Directive 1 = In the saved data entries, copy out the lines from the one with "Mit negativer Schufa" up to and including the one with "androgen, dihidrotestosteronul. Se", unchanged.

Excerpt to read =

━━━━━━━━━━━━━━━━━━━━━━━━━━━━━━

Re: [PATCH 5/6] drivers/thermal/exynos: add initial Exynos 850 support

Sam Protsenko <semen.protsenko@xxxxxxxxxx> · Tue, 23 Jul 2024 11:47:34 -0500

On Tue, Jul 23, 2024 at 10:23 AM Sam Protsenko
<semen.protsenko@xxxxxxxxxx> wrote:
>
> On Tue, Jul 23, 2024 at 9:17 AM Mateusz Majewski
> <m.majewski2@xxxxxxxxxxx> wrote:
> >
> > > Do you know what are the possible implications of not using ACPM? As I
> > > understand, ACPM is a Samsung's downstream framework which uses APM
> > > (Active Power Management) IP block internally to act as an IPC
> > > mechanism, which makes it possible to offload any PM related
> > > operations (which might get quite heavy, if we are to belive the TRM
> > > description of APM) from CPU to APM. I'm not against the direct
> > > registers access based implementation (in fact, I'm not sure how that
> > > APM/ACPM thing can be implemented in upstreamable way and if it's
> > > worth it at all). Just curious if we understand what we are
> > > potentially missing out, and if at some point we'll be forced to
> > > implement that ACPM thing anyway (for something else)?
> >
> > Not sure honestly. The downstream v4.10 driver does many operations on
> > registers anyway...?

━━━━━━━━━━━━━━━━━━━━━━━━━━━━━━

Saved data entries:
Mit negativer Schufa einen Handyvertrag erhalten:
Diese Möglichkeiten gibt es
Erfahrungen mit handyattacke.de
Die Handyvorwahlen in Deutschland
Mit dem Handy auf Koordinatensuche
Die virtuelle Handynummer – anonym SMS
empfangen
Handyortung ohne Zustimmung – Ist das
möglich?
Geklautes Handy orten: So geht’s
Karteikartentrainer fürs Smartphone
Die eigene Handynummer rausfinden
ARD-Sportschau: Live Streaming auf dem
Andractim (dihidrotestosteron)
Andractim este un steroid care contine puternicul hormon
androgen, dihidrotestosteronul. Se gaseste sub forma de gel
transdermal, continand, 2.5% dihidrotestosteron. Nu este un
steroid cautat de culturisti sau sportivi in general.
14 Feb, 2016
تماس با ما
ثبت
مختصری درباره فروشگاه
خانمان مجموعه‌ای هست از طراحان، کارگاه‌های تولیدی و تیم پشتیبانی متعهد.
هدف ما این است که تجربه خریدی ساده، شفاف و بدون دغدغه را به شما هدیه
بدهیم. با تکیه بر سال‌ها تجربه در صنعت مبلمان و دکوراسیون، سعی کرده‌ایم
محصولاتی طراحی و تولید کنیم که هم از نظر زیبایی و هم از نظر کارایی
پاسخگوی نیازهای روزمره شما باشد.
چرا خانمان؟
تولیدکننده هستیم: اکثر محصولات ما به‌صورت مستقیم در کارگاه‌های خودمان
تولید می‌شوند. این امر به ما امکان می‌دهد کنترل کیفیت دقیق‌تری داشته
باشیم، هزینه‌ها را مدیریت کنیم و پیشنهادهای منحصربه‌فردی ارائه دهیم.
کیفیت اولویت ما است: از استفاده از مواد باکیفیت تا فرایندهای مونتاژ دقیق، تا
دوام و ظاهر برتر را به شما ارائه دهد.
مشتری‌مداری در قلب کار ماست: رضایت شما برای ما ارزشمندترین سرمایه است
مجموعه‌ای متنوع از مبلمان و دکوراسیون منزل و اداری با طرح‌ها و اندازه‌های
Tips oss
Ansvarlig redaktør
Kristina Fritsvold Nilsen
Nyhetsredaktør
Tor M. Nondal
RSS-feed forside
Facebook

━━━━━━━━━━━━━━━━━━━━━━━━━━━━━━

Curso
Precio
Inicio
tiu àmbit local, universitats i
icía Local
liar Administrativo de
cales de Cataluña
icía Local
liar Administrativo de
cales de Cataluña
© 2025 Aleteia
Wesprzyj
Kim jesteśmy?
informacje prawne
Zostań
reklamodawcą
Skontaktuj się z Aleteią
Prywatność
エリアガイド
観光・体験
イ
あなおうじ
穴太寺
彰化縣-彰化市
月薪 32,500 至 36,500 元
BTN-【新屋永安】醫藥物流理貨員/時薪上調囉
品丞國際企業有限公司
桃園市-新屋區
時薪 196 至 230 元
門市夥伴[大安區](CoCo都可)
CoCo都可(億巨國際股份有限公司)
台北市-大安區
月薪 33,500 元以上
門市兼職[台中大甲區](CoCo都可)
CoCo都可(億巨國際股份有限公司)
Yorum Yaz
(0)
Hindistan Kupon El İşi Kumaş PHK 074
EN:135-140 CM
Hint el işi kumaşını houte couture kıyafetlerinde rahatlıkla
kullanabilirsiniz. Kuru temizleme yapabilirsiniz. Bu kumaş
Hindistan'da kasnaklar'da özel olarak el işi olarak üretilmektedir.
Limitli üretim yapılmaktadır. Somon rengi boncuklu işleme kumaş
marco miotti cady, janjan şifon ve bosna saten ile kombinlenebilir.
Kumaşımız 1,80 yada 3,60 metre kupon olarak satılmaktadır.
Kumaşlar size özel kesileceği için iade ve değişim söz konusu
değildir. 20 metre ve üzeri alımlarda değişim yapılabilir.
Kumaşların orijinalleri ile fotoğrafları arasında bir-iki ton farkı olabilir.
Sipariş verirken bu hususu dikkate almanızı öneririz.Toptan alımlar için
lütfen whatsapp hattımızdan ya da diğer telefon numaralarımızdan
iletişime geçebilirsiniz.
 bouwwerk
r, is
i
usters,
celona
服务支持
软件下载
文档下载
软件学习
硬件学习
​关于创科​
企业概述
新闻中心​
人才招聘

━━━━━━━━━━━━━━━━━━━━━━━━━━━━━━

Directive 2 =
Using the Exynos thermal patch thread, answer these:
(a) Which Exynos chip does the patch add initial support for?
(b) What does APM stand for?
(c) Which version of the downstream driver does many operations on registers?

Answer box 1 =
Mit negativer Schufa einen Handyvertrag erhalten:
Diese Möglichkeiten gibt es
Erfahrungen mit handyattacke.de
Die Handyvorwahlen in Deutschland
Mit dem Handy auf Koordinatensuche
Die virtuelle Handynummer – anonym SMS
empfangen
Handyortung ohne Zustimmung – Ist das
möglich?
Geklautes Handy orten: So geht’s
Karteikartentrainer fürs Smartphone
Die eigene Handynummer rausfinden
ARD-Sportschau: Live Streaming auf dem
Andractim (dihidrotestosteron)
Andractim este un steroid care contine puternicul hormon
androgen, dihidrotestosteronul. Se gaseste sub forma de gel

Answer box 2 =
(a) Exynos 850
(b) Active Power Management
(c) v4.10